Expectations of a hawkish Fed, plus ongoing Omicron uncertainty are buffeting markets.
The dollar hit a one week high before reversing; Treasury yields crawled higher; Bitcoin as well as gold have reversed lower.
Global Financial Affairs
At the open, the Europe STOXX 600 Index gained with miners. However, Asian stocks fell on news of the spread of Omicron, with the MSCI's broadest index of Asia-Pacific stocks excluding Japan dropping nearly 0.5%.
The broad Asian benchmark is heading toward completing a second consecutive continuation pattern within its falling channel.
China's Shanghai Composite also dropped 0.5% after health officials identified the first Omicron case in Tianjin, adding to the country's woes as major Chinese manufacturing hub Zhejiang contends with its first COVID-19 cluster this year. Tens of thousands of locals are now in lockdown, suspending all business operations.

(Dataset entries)

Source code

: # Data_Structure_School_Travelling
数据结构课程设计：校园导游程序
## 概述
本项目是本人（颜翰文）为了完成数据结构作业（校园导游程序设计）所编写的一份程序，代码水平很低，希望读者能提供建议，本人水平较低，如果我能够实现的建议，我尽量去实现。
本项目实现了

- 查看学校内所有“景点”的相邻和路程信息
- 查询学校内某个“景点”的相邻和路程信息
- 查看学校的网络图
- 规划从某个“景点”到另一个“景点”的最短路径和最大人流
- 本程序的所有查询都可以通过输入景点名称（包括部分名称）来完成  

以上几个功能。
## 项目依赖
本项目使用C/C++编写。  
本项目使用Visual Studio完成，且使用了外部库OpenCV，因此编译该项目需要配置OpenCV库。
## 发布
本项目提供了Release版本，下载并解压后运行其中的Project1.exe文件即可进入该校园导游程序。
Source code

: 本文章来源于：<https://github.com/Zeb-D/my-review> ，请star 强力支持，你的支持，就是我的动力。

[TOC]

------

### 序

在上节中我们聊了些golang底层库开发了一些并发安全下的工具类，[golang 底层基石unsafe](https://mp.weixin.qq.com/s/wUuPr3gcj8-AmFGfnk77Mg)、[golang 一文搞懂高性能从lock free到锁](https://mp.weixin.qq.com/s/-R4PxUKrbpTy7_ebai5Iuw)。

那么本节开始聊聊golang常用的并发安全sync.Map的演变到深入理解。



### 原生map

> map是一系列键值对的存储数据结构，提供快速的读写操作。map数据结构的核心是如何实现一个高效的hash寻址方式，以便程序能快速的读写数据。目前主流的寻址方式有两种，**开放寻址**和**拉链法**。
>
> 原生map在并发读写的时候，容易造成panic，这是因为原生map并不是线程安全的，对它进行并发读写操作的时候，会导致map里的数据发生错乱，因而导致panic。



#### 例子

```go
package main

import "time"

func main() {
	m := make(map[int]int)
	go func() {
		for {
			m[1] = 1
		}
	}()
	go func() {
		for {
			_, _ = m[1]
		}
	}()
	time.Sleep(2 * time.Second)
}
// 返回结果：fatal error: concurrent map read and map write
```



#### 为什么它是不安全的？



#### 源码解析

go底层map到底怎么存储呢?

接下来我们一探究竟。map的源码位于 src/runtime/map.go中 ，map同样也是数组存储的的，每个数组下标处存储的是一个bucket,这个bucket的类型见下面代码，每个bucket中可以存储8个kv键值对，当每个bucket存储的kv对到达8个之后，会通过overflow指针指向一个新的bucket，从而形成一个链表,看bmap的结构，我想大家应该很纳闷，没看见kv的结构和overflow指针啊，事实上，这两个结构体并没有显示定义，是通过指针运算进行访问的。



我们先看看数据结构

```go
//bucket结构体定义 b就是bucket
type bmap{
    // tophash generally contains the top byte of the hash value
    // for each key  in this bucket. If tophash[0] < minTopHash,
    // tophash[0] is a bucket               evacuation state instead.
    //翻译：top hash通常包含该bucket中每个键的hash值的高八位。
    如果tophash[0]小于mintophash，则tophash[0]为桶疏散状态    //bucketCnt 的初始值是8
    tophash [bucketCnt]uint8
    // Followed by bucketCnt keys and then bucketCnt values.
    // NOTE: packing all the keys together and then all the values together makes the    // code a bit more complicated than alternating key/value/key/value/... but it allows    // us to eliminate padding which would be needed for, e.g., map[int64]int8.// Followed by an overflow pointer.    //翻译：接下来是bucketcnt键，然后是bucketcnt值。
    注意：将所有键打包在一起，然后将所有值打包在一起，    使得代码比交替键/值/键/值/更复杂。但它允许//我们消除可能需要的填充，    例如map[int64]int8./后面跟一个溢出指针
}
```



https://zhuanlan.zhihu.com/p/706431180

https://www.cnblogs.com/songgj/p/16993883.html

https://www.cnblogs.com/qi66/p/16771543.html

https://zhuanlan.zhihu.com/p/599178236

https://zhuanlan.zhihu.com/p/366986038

(Problem statement): Copy the passage of the market report between "Global Financial Affairs" and "dropping nearly 0.5%.", inclusive. These entries have no connection to the market report above.

(Finished exercise):
Global Financial Affairs
At the open, the Europe STOXX 600 Index gained with miners. However, Asian stocks fell on news of the spread of Omicron, with the MSCI's broadest index of Asia-Pacific stocks excluding Japan dropping nearly 0.5%.